Carol  is Todd Haynes’ sixth feature film. It is an adaptation of Patricia Highsmith’s novel The Price of Salt and features Cate Blanchett as our title character, Carol Aird, and Rooney Mara as Therese Belivet. Set in 1950s NYC, Therese is a seasonal temp at a department store while Carol is unhappily married and going through a difficult divorce. One day, their paths cross, but unlike most interactions with strangers, which are largely inconsequential, this one evolves into something else entirely.
Some People Change Your Life Forever… Carol is a love story. But unlike the trailer I saw the film for The Choice , which 1. just from those scant minutes already comes across like a steaming pile of offensively typical garbage (Yes, that is a harsh snap judgement. No, I’m not sorry.) and 2. felt like a misguided bout of if-you-like-this-then-you-may-also-like-this—Carol is subversive and beautiful. In fact, let me take a page from Elizabeth Barrett Browning and proffer my adoration: Oh Carol, how do I love thee? Let me count the ways. I love thee for your quiet flirtatious glances that feel like an intimate secret. I love thee for your well-realized lesbian characters who aren’t defined solely by their sexuality. I love thee for your dreaminess. I love thee for your vulnerable characters who manage to be unshrinking and uncompromising. I love thee for eschewing stereotypes, for foregoing damsels in distress, for exercising restraint and for avoiding hamminess. Carol actually is a fairly conventional love story—as most love stories are wont to be; there are, after all, only so many love stories to tell. What’s special and memorable is its texture, its grain, its feel. Carol shows that Haynes can quite adeptly capture what it feels like to fall in love. Cate Blanchett and Rooney Mara are magnetic and the best things about Carol doesn’t lie in dialogue or plot twists: it’s the minutiae of our leading ladies’ performances. A hand affectionately on a shoulder. An unblinking set of bright eyes. Fingers reluctantly and unsteadily reaching for the telephone hook. These are the things that create Carol’s memorable texture. To watch Carol is to witness the birth and progression a pivotal relationship. Those that put a permanent mark on the fabric of our being—for better or for worse. And to witness this is a true privilege.

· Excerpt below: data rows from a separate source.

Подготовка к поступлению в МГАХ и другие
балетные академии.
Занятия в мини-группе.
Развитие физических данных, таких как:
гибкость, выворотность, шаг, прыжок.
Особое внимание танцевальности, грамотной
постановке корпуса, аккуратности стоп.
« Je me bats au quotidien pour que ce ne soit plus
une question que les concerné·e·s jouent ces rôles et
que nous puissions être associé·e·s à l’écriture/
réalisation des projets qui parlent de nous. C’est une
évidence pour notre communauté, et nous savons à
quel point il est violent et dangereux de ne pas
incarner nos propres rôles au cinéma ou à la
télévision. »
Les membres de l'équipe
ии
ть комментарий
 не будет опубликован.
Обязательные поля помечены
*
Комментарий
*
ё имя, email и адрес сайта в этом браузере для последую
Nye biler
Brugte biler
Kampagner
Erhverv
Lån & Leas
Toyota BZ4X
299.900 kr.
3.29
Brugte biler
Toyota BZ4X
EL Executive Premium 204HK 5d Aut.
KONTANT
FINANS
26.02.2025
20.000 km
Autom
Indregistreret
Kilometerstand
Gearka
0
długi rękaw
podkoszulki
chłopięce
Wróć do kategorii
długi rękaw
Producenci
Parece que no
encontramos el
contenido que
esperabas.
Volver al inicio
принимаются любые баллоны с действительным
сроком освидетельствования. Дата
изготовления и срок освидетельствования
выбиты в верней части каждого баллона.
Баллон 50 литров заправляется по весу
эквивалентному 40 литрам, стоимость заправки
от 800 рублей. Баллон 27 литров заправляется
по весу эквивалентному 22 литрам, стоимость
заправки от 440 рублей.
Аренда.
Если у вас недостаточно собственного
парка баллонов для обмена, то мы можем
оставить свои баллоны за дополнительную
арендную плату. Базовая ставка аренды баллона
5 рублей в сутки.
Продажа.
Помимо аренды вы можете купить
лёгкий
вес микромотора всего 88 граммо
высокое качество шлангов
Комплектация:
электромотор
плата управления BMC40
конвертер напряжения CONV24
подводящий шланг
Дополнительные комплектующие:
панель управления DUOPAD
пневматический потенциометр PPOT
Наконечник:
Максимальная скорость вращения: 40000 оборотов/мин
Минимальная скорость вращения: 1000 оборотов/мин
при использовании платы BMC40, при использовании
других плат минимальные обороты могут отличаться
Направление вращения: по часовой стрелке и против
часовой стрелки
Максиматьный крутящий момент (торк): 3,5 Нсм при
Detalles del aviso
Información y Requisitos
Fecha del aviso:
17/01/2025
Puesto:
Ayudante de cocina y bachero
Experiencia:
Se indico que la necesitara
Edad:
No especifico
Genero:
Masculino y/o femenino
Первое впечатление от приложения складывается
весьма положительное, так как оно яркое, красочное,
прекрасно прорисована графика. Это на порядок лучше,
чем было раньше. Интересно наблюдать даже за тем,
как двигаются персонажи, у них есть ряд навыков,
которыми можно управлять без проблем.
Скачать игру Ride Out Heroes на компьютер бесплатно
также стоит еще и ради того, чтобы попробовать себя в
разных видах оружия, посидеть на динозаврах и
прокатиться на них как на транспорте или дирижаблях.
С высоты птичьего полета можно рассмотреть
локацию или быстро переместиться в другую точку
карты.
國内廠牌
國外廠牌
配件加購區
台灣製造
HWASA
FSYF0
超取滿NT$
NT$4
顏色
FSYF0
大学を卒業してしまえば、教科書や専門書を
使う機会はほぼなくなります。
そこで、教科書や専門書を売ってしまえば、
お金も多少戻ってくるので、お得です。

Blue Is, In Fact, The Warmest Colour… Haynes has always been a storyteller who gravitates toward outsiders. Carol and Therese are no different. At first glance, they may seem like any other women from the 1950s and yet, closer observation will reveal that Haynes has set them apart. Never is this more apparent than when Carol attends a party with her husband Harge (Kyle Chandler). At one point during this party, we look onto Carol staring out a set of windows. A fellow wife joins her and asks for a light; she has sneaked off to smoke despite her husband’s disapproval. They quip and Carol lights her cigarette. The two wives—Carol and Smokey McBandit—are bisected on the screen by a large window frame. Carol is in structural, muted grey clothes whereas Smokey McBandit is dressed in a loud white and powder blue sequinned cocktail dress. Smokey McBandit nervously giggles with self-reproach as Carol shrugs off her concerns, maintaining that S.McB should smoke if she enjoys it. Therese, on the other hand, is a different kind of outsider. She favors train sets to dolls. She is hesitant to marry the tall, dark and handsome man chasing her coattails. She wants to be a photographer, not a housewife. Carol and Therese are not the usual suspects of onscreen women and this is refreshing. Other times, the visual language conveys a different kind of information. For much of the film, Carol wears a vibrant coral pink nail varnish. When she, in one scene, instead, has a set of anemic french tips, we instinctively know that things aren’t all right. In a different vein, on multiple occasions, characters are filmed obscured and blurred by glass. It’s hazy and fragmented and definitely not classically the “best” way to shoot an image. Does style here serve the situation, the psychology, both or neither? Interpret it however you’d like, but I would urge you to definitely see the film.